• Exercise requirements: Copy every line of text from all the entries below, character for character. Leave the pictures out of your answer.

• Given data:
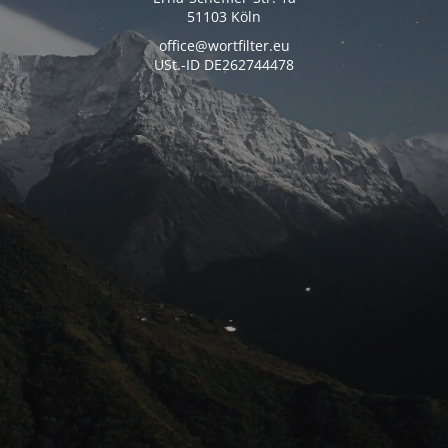
51103 Köln
office@wortfilter.eu
USt.-ID DE262744478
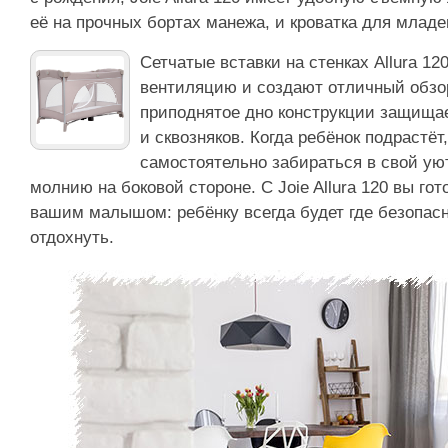
её на прочных бортах манежа, и кроватка для младе
Сетчатые вставки на стенках Allura 1
вентиляцию и создают отличный обзор
приподнятое дно конструкции защища
и сквозняков. Когда ребёнок подрастёт
самостоятельно забираться в свой ую
молнию на боковой стороне. С Joie Allura 120 вы го
вашим малышом: ребёнку всегда будет где безопасн
отдохнуть.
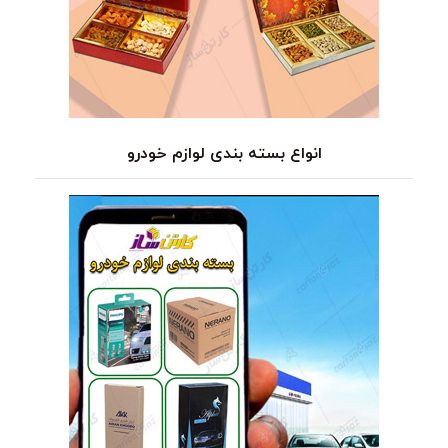
انواع بسته بندی لوازم خودرو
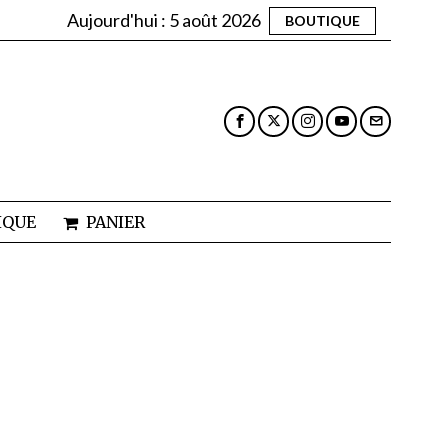
Aujourd'hui :
5 août 2026
BOUTIQUE
IQUE
PANIER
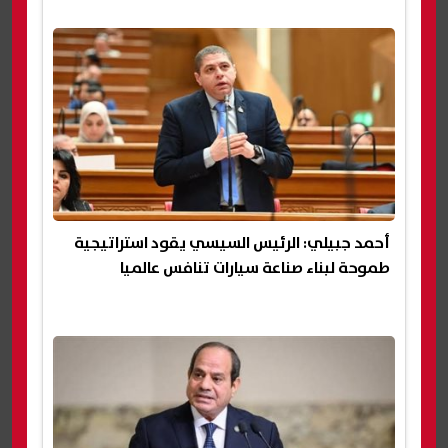
أحمد جبيلي: الرئيس السيسي يقود استراتيجية
طموحة لبناء صناعة سيارات تنافس عالميا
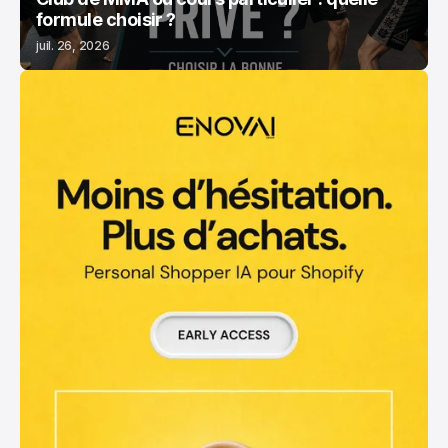
formule choisir ?
juil. 26, 2026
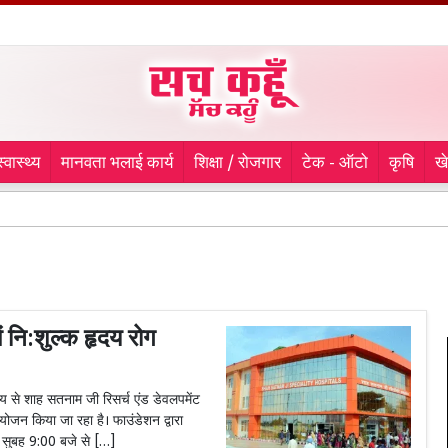
स्वास्थ्य
मानवता भलाई कार्य
शिक्षा / रोजगार
टेक - ऑटो
कृषि
ख
:शुल्क हृदय रोग
े शाह सतनाम जी रिसर्च एंड डेवलपमेंट
ोजन किया जा रहा है। फाउंडेशन द्वारा
 सुबह 9:00 बजे से […]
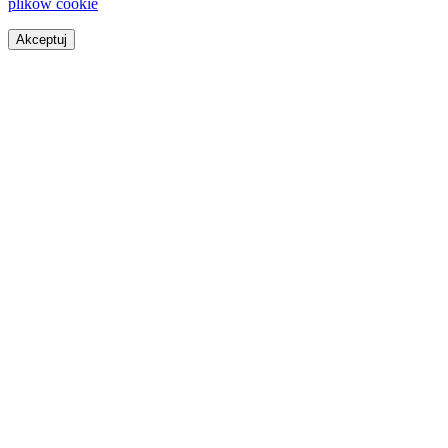
plików cookie
Akceptuj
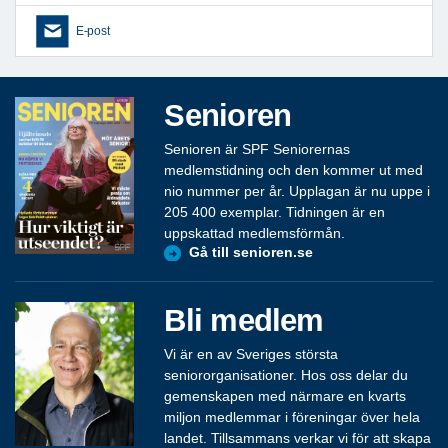
E-post
Senioren
Senioren är SPF Seniorernas
medlemstidning och den kommer ut med
nio nummer per år. Upplagan är nu uppe i
205 400 exemplar. Tidningen är en
uppskattad medlemsförmån.
Gå till senioren.se
Bli medlem
Vi är en av Sveriges största
seniororganisationer. Hos oss delar du
gemenskapen med närmare en kvarts
miljon medlemmar i föreningar över hela
landet. Tillsammans verkar vi för att skapa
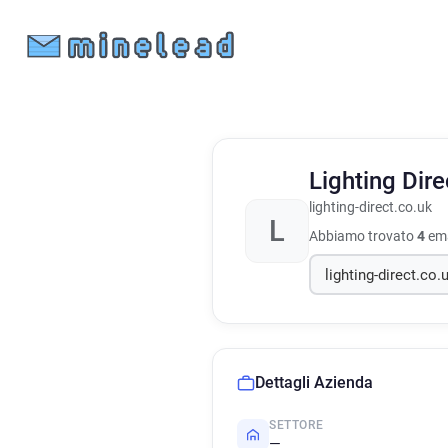
Lighting Dir
lighting-direct.co.uk
L
Abbiamo trovato
4
ema
Dettagli Azienda
SETTORE
—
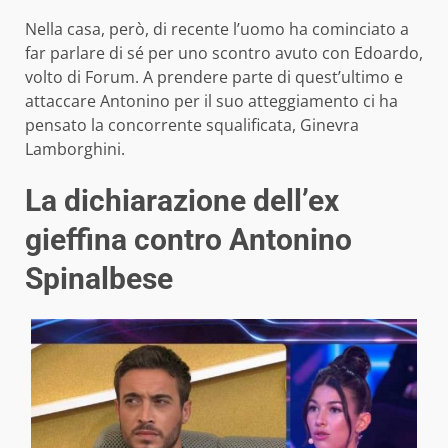
Nella casa, però, di recente l’uomo ha cominciato a
far parlare di sé per uno scontro avuto con Edoardo,
volto di Forum. A prendere parte di quest’ultimo e
attaccare Antonino per il suo atteggiamento ci ha
pensato la concorrente squalificata, Ginevra
Lamborghini.
La dichiarazione dell’ex
gieffina contro Antonino
Spinalbese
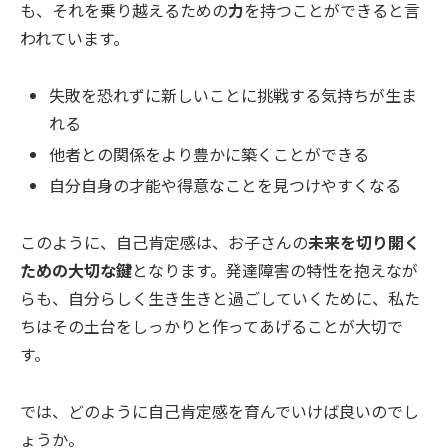
も、それを乗り越えるための
力
を持つことができると言
われています。
失敗を恐れずに新しいことに挑戦する気持ちが生ま
れる
他者との関係をより豊かに築くことができる
自分自身の才能や得意なことを見つけやすくなる
このように、自己肯定感は、お子さんの
未来を切り開く
ための大切な鍵
となります。発達障害の特性を抱えなが
らも、自分らしく生き生きと過ごしていくために、私た
ちはその土台をしっかりと作ってあげることが大切で
す。
では、どのように自己肯定感を育んでいけば良いのでし
ょうか。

• Your solution:
51103 Köln
office@wortfilter.eu
USt.-ID DE262744478
её на прочных бортах манежа, и кроватка для младе
Сетчатые вставки на стенках Allura 1
вентиляцию и создают отличный обзор
приподнятое дно конструкции защища
и сквозняков. Когда ребёнок подрастёт
самостоятельно забираться в свой ую
молнию на боковой стороне. С Joie Allura 120 вы го
вашим малышом: ребёнку всегда будет где безопасн
отдохнуть.
انواع بسته بندی لوازم خودرو
Aujourd'hui :
5 août 2026
BOUTIQUE
IQUE
PANIER
أحمد جبيلي: الرئيس السيسي يقود استراتيجية
طموحة لبناء صناعة سيارات تنافس عالميا
formule choisir ?
juil. 26, 2026
स्वास्थ्य
मानवता भलाई कार्य
शिक्षा / रोजगार
टेक - ऑटो
कृषि
ख
:शुल्क हृदय रोग
े शाह सतनाम जी रिसर्च एंड डेवलपमेंट
ोजन किया जा रहा है। फाउंडेशन द्वारा
 सुबह 9:00 बजे से […]
plików cookie
Akceptuj
E-post
Senioren
Senioren är SPF Seniorernas
medlemstidning och den kommer ut med
nio nummer per år. Upplagan är nu uppe i
205 400 exemplar. Tidningen är en
uppskattad medlemsförmån.
Gå till senioren.se
Bli medlem
Vi är en av Sveriges största
seniororganisationer. Hos oss delar du
gemenskapen med närmare en kvarts
miljon medlemmar i föreningar över hela
landet. Tillsammans verkar vi för att skapa
Lighting Dir
lighting-direct.co.uk
L
Abbiamo trovato
4
ema
Dettagli Azienda
SETTORE
—
Nella casa, però, di recente l’uomo ha cominciato a
far parlare di sé per uno scontro avuto con Edoardo,
volto di Forum. A prendere parte di quest’ultimo e
attaccare Antonino per il suo atteggiamento ci ha
pensato la concorrente squalificata, Ginevra
Lamborghini.
La dichiarazione dell’ex
gieffina contro Antonino
Spinalbese
も、それを乗り越えるための
力
を持つことができると言
われています。
失敗を恐れずに新しいことに挑戦する気持ちが生ま
れる
他者との関係をより豊かに築くことができる
自分自身の才能や得意なことを見つけやすくなる
このように、自己肯定感は、お子さんの
未来を切り開く
ための大切な鍵
となります。発達障害の特性を抱えなが
らも、自分らしく生き生きと過ごしていくために、私た
ちはその土台をしっかりと作ってあげることが大切で
す。
では、どのように自己肯定感を育んでいけば良いのでし
ょうか。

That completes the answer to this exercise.